Wo hört die künstlerische Freiheit auf und wo ist die Grenze? Er kenne sich als Sänger der Toten Hosen mit Provokation aus, sie könne konstruktiv sein, sagte er in seiner Dankesrede für den Echo in der Kategorie Rock National.

Für ihn sei die Grenze der Toleranz überschritten, „wenn es um frauenverachtende, homophobe, rechtsextreme und antisemitische Beleidigungen geht“, sagt er. Großer Applaus und stehende Ovationen im Publikum. „Wann ist die moralische Schmerzgrenze erreicht?“, fragt Campino, der etwas nervös wirkt. Diese Debatte sei wichtig und nötig.

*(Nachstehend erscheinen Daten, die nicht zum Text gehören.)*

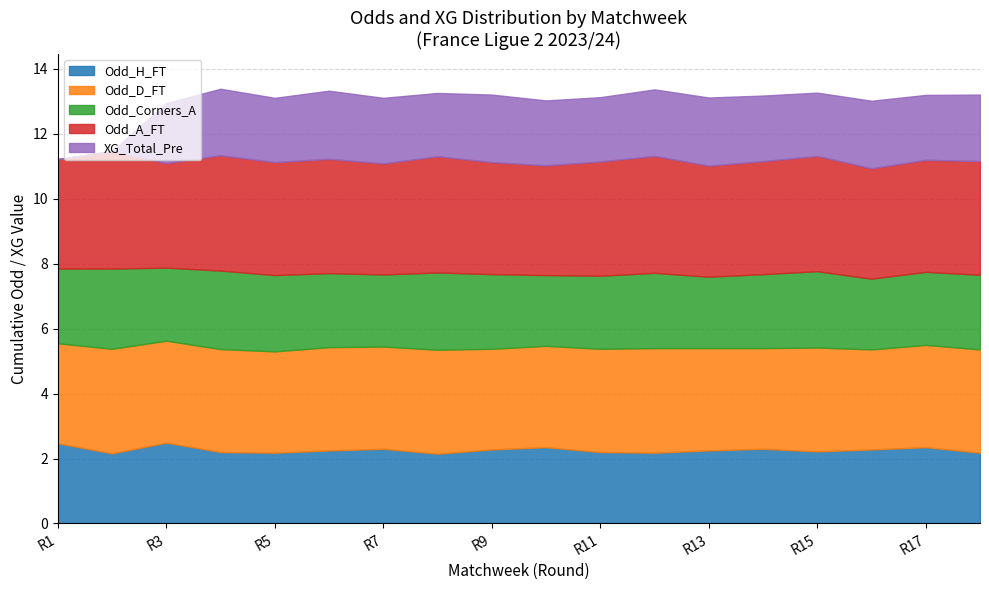

What is the value of the XG_Total_Pre point at the 1st from the left?

1.9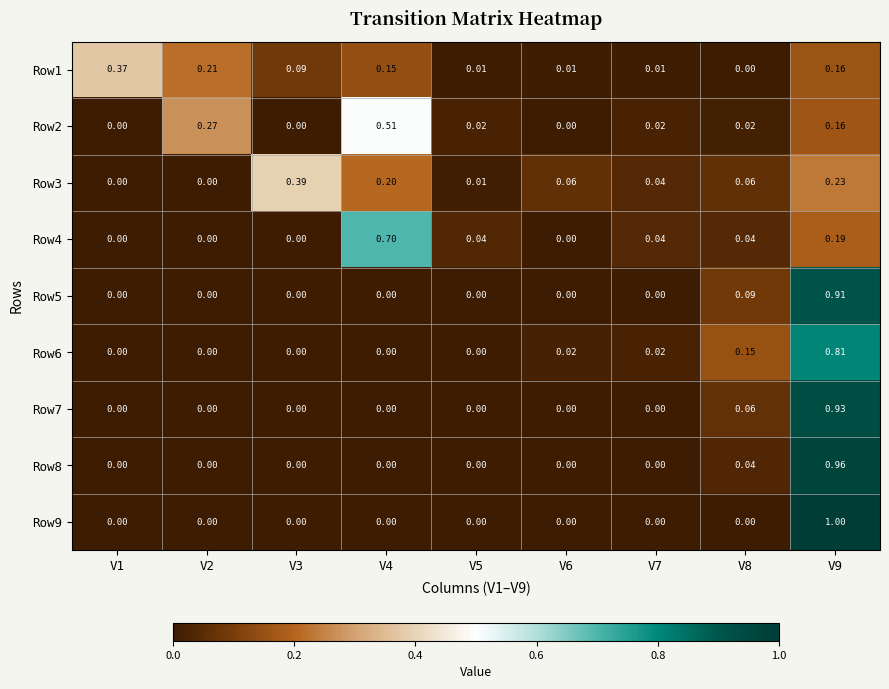

Rank the series at V6 from highest to lowest value.

Row3, Row6, Row1, Row2, Row4, Row5, Row7, Row8, Row9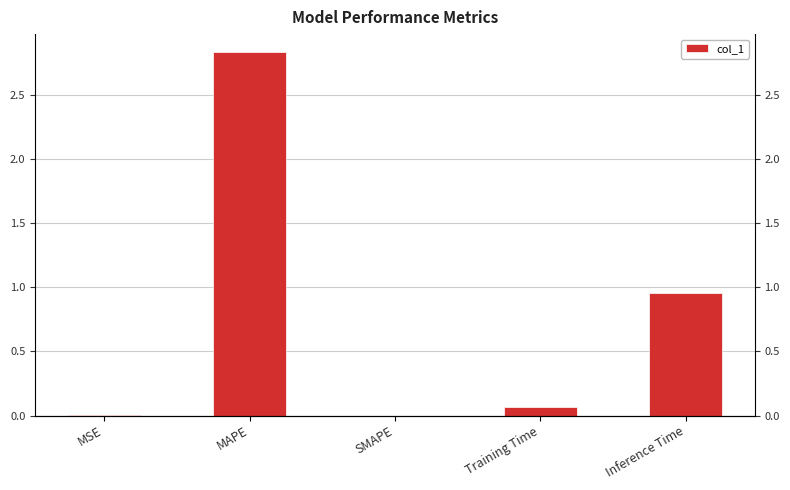

Count the number of categories in the chart.

5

Kollegah und Farid Bang holen einen Echo

Und dann das: Kollegah und Farid Bang gewinnen tatsächlich den Echo. „Das ist ja fast schon wie ein Trostpreis nach Campino“, sagte Farid Bang zu dem Preis für das Album „Jung, brutal, gutaussehend 3“. Campino habe sich als moralische Instanz aufgespielt, das gebühre einem so großen Musiker wie Campino nicht, sagte Kollegah. „Als Zeichen des Friedens habe ich die Zeit genutzt und ein schönes Portrait gezeichnet.“

Unter lauten Buh-Rufen und Pfiffen aus dem Publikum zeigt er eine Karikatur des Toten-Hosen-Sängers mit Heiligenschein, die er zu einem wohltätigen Zweck versteigern wolle.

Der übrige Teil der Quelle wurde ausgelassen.